## WHAT THIS TASK INVOLVES
The listing below holds a line with "Для записи в" and a line with "Москва, ул. Большая". Reproduce those two lines exactly, plus everything between them.

## PROVIDED DATA
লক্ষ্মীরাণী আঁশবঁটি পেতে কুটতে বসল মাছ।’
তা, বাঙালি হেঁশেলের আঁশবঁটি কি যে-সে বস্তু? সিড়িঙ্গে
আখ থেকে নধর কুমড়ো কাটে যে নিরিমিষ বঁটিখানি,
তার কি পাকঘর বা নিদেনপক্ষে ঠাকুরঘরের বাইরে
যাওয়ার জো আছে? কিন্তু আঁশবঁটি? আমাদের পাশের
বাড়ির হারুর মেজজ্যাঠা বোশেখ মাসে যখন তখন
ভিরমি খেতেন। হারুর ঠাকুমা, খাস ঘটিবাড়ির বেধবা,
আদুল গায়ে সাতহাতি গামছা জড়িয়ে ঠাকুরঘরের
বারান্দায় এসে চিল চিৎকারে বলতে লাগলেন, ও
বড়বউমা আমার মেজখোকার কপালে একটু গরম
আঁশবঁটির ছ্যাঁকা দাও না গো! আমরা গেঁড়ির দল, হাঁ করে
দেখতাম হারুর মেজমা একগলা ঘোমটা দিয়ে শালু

--

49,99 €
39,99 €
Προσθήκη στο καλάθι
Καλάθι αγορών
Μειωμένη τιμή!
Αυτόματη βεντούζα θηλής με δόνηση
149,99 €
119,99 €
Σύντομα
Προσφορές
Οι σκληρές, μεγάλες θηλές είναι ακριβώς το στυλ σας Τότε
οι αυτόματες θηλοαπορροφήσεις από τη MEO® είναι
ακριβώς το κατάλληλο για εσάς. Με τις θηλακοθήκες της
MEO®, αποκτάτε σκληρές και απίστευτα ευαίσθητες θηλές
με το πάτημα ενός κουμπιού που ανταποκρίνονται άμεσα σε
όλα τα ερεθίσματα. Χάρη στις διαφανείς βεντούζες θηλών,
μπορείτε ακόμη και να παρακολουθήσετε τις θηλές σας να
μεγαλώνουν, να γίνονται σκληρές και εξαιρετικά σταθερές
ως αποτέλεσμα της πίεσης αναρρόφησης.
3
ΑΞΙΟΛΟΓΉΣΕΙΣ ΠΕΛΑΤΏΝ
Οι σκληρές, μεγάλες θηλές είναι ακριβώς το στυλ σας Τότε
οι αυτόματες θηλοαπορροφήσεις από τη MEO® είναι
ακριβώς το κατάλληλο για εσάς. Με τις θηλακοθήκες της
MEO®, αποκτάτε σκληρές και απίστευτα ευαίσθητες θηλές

==

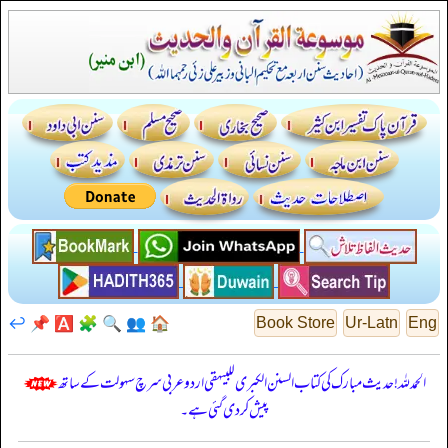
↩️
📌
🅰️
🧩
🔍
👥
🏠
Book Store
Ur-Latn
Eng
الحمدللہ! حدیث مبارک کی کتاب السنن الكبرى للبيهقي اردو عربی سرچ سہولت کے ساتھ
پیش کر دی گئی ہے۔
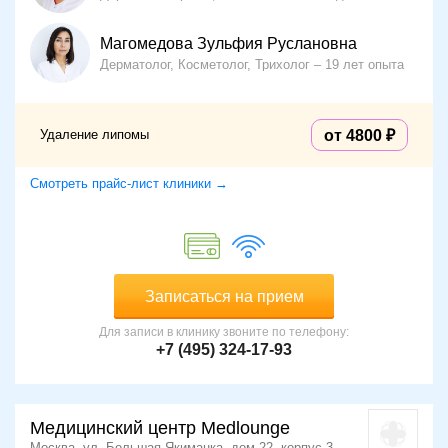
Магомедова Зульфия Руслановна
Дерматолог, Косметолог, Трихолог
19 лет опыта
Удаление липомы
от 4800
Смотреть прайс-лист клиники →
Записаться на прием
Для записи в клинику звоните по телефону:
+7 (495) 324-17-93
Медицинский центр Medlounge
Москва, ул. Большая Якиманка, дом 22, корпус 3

## REPLY TO THE EXERCISE
Для записи в клинику звоните по телефону:
+7 (495) 324-17-93
Медицинский центр Medlounge
Москва, ул. Большая Якиманка, дом 22, корпус 3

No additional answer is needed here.